Of course, the entire objective of a land swap would be to facilitate Serbia’s European integration. If so, then the opposition of five states that have the power to block that integration should probably kill the idea at its root. By contrast, North Macedonia’s name deal received universal Western support, which was expressed to Mr. Zaev in no uncertain terms by an ensemble cast of world leaders visiting Skopje, including Ms. Merkel, British Prime Minister Theresa May, and former U.S. Defense Secretary Jim Mattis.
At the same time, while the West is divided on the land swap, Russia is strongly opposed to it. This may matter more. To be sure, Moscow was also opposed to North Macedonia’s name deal, with Foreign Minister Sergei Lavrov explicitly questioning the legitimacy of the agreement. Yet, while Russian sympathies in North Macedonia are marginal, Russian President Vladimir Putin is the most popular foreign politician in Serbia, mainly thanks to his lip service about protecting the national interests of a fellow Slavic country. This allows the Kremlin to effectively veto any Western-supported land swap and gives Mr. Vučić a tactical reason – on top of a pile of objective ones – to bury the land swap speculation once and for all.
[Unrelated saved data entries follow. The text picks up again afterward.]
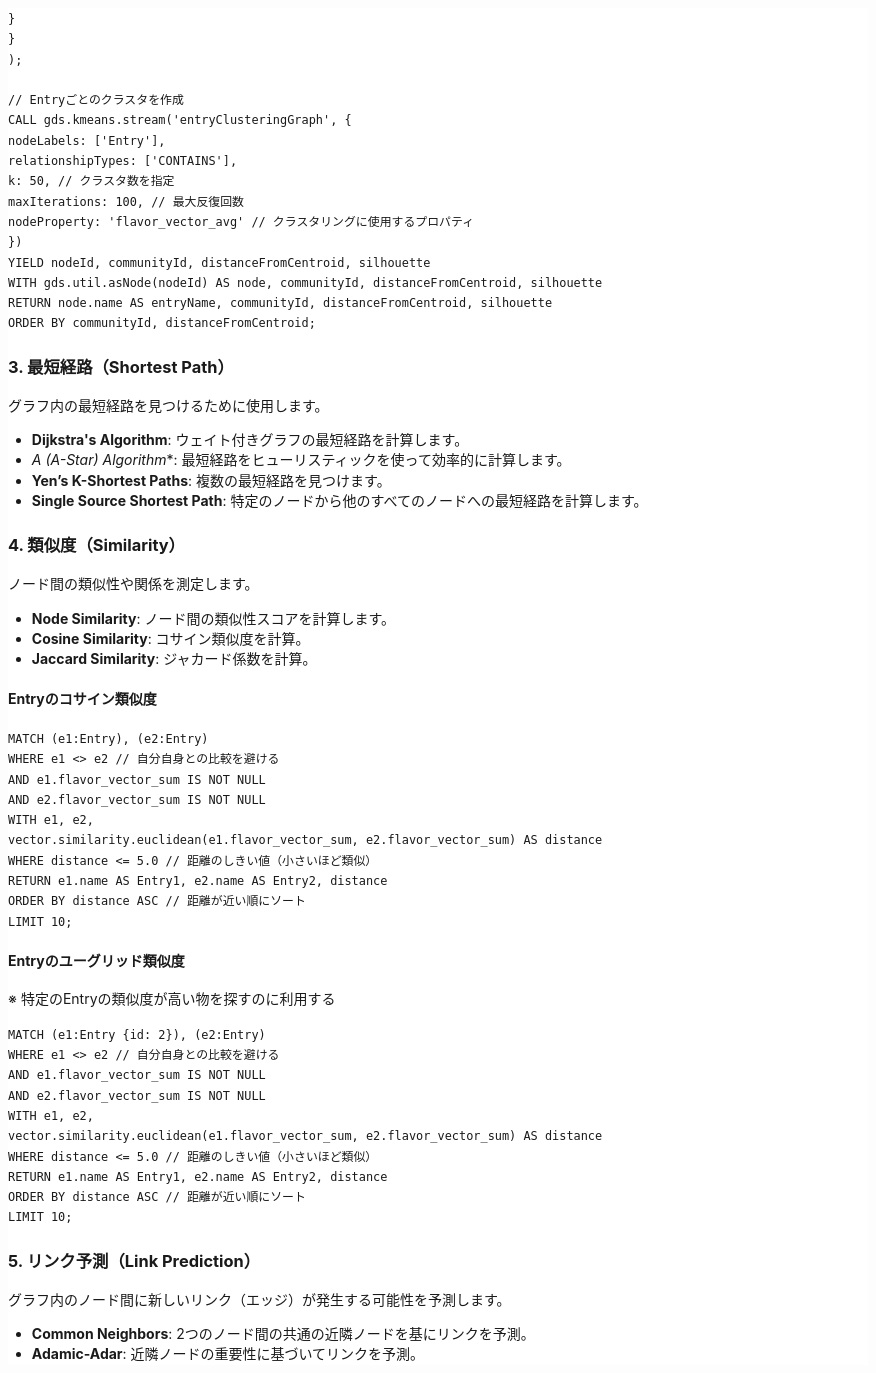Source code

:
 ```
}
}
);

// Entryごとのクラスタを作成
CALL gds.kmeans.stream('entryClusteringGraph', {
nodeLabels: ['Entry'],
relationshipTypes: ['CONTAINS'],
k: 50, // クラスタ数を指定
maxIterations: 100, // 最大反復回数
nodeProperty: 'flavor_vector_avg' // クラスタリングに使用するプロパティ
})
YIELD nodeId, communityId, distanceFromCentroid, silhouette
WITH gds.util.asNode(nodeId) AS node, communityId, distanceFromCentroid, silhouette
RETURN node.name AS entryName, communityId, distanceFromCentroid, silhouette
ORDER BY communityId, distanceFromCentroid;
```

### 3. 最短経路（Shortest Path）
グラフ内の最短経路を見つけるために使用します。
* **Dijkstra's Algorithm**: ウェイト付きグラフの最短経路を計算します。
* *A (A-Star) Algorithm**: 最短経路をヒューリスティックを使って効率的に計算します。
* **Yen’s K-Shortest Paths**: 複数の最短経路を見つけます。
* **Single Source Shortest Path**: 特定のノードから他のすべてのノードへの最短経路を計算します。

### 4. 類似度（Similarity）
ノード間の類似性や関係を測定します。
* **Node Similarity**: ノード間の類似性スコアを計算します。
* **Cosine Similarity**: コサイン類似度を計算。
* **Jaccard Similarity**: ジャカード係数を計算。

#### Entryのコサイン類似度
```
MATCH (e1:Entry), (e2:Entry)
WHERE e1 <> e2 // 自分自身との比較を避ける
AND e1.flavor_vector_sum IS NOT NULL
AND e2.flavor_vector_sum IS NOT NULL
WITH e1, e2,
vector.similarity.euclidean(e1.flavor_vector_sum, e2.flavor_vector_sum) AS distance
WHERE distance <= 5.0 // 距離のしきい値（小さいほど類似）
RETURN e1.name AS Entry1, e2.name AS Entry2, distance
ORDER BY distance ASC // 距離が近い順にソート
LIMIT 10;
```

#### Entryのユーグリッド類似度
※ 特定のEntryの類似度が高い物を探すのに利用する
```
MATCH (e1:Entry {id: 2}), (e2:Entry)
WHERE e1 <> e2 // 自分自身との比較を避ける
AND e1.flavor_vector_sum IS NOT NULL
AND e2.flavor_vector_sum IS NOT NULL
WITH e1, e2,
vector.similarity.euclidean(e1.flavor_vector_sum, e2.flavor_vector_sum) AS distance
WHERE distance <= 5.0 // 距離のしきい値（小さいほど類似）
RETURN e1.name AS Entry1, e2.name AS Entry2, distance
ORDER BY distance ASC // 距離が近い順にソート
LIMIT 10;
```
### 5. リンク予測（Link Prediction）
グラフ内のノード間に新しいリンク（エッジ）が発生する可能性を予測します。
* **Common Neighbors**: 2つのノード間の共通の近隣ノードを基にリンクを予測。
* **Adamic-Adar**: 近隣ノードの重要性に基づいてリンクを予測。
The art of not making a deal
Not all deals are good news. One that aims to redraw borders can only make a bad situation worse, especially in a region where the memory of the fatal consequences of ethnocentric thinking is so fresh. The same goes for a deal that relies on an increasingly authoritarian leader striking a compromise for a European future, even though there is nothing European about his own rule. Finally, a deal that is opposed by so many abroad will never be accepted at home, especially not by people who have little experience with compromises. For now, the land swap seems bound to fail. Now that would be good news.
Kristijan Fidanovski is a Master of Arts in Eurasian, Russian and East European Studies at Georgetown University. His research focuses on his native North Macedonia, the Western Balkans and Eastern Europe, where he examines policy issues in the realm of European integration, public health, and demography.